(Scene geometry reasoning data)
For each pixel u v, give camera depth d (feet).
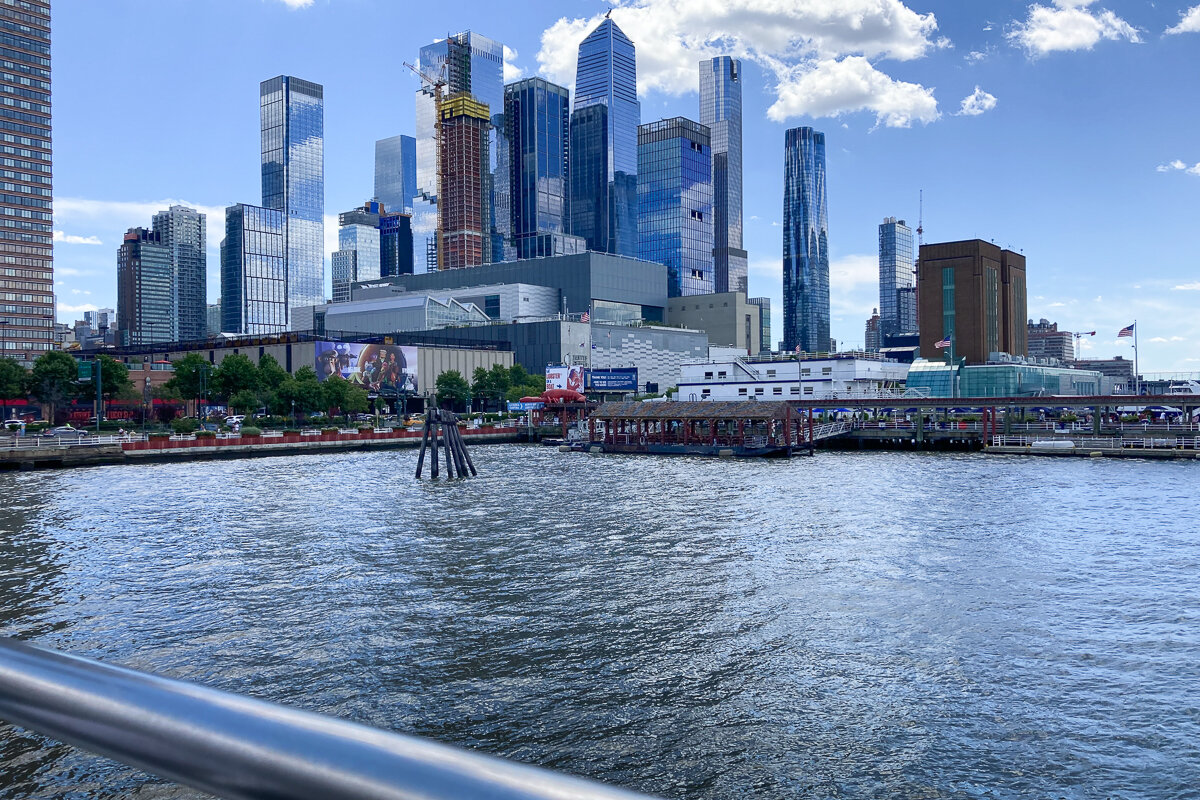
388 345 594.24
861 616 102.99
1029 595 111.55
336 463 326.03
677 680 82.99
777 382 528.22
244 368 455.63
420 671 85.35
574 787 3.87
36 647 5.76
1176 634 94.68
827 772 65.51
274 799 4.06
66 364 448.65
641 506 195.42
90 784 63.26
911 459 337.11
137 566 130.93
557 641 94.27
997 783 63.41
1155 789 61.98
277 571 127.34
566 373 481.05
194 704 4.73
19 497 214.28
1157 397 359.87
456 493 223.71
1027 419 495.82
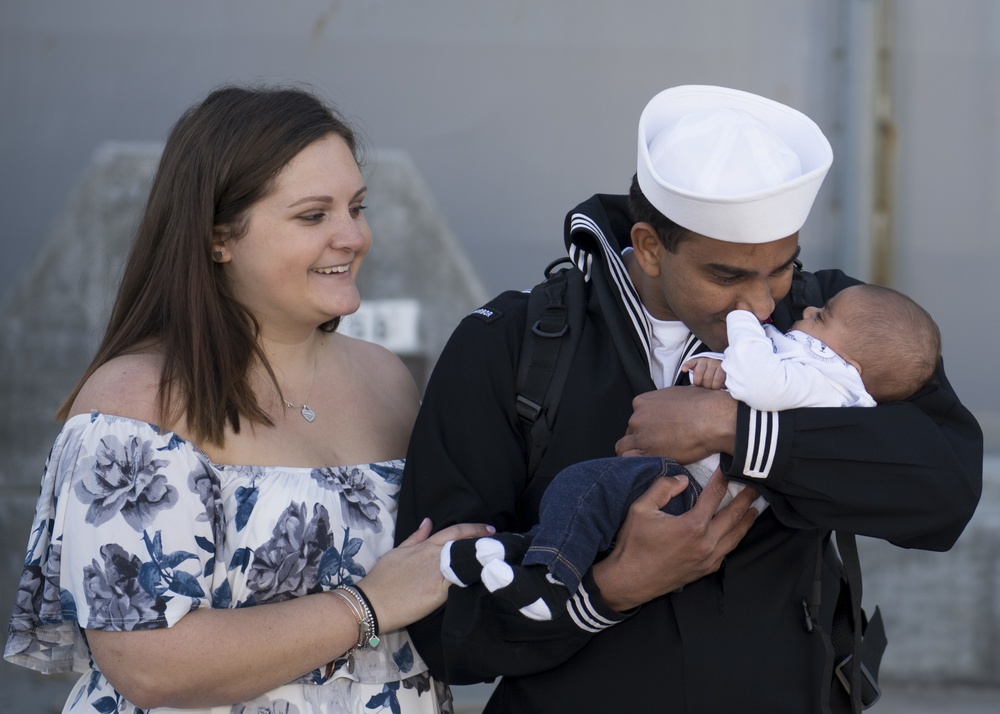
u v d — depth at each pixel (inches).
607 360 128.3
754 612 121.2
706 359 124.6
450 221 313.9
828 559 129.8
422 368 269.4
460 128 312.2
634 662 122.0
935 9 321.7
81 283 260.1
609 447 126.5
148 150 262.7
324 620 122.8
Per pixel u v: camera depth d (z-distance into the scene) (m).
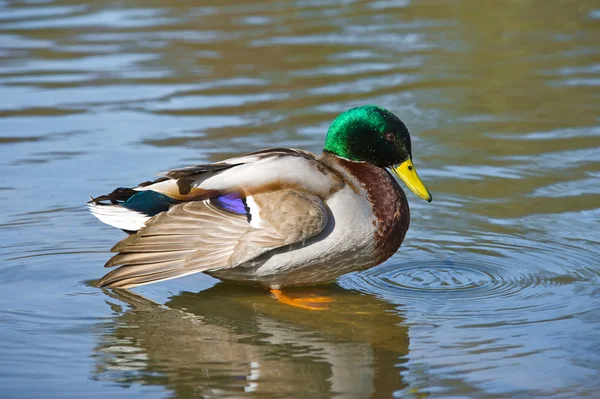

* Work order *
Could you return the lines in the entries above that contain "each"?

* Task solution *
For each pixel u v, give camera depth d (feet).
u v d — depth at each pixel (inches).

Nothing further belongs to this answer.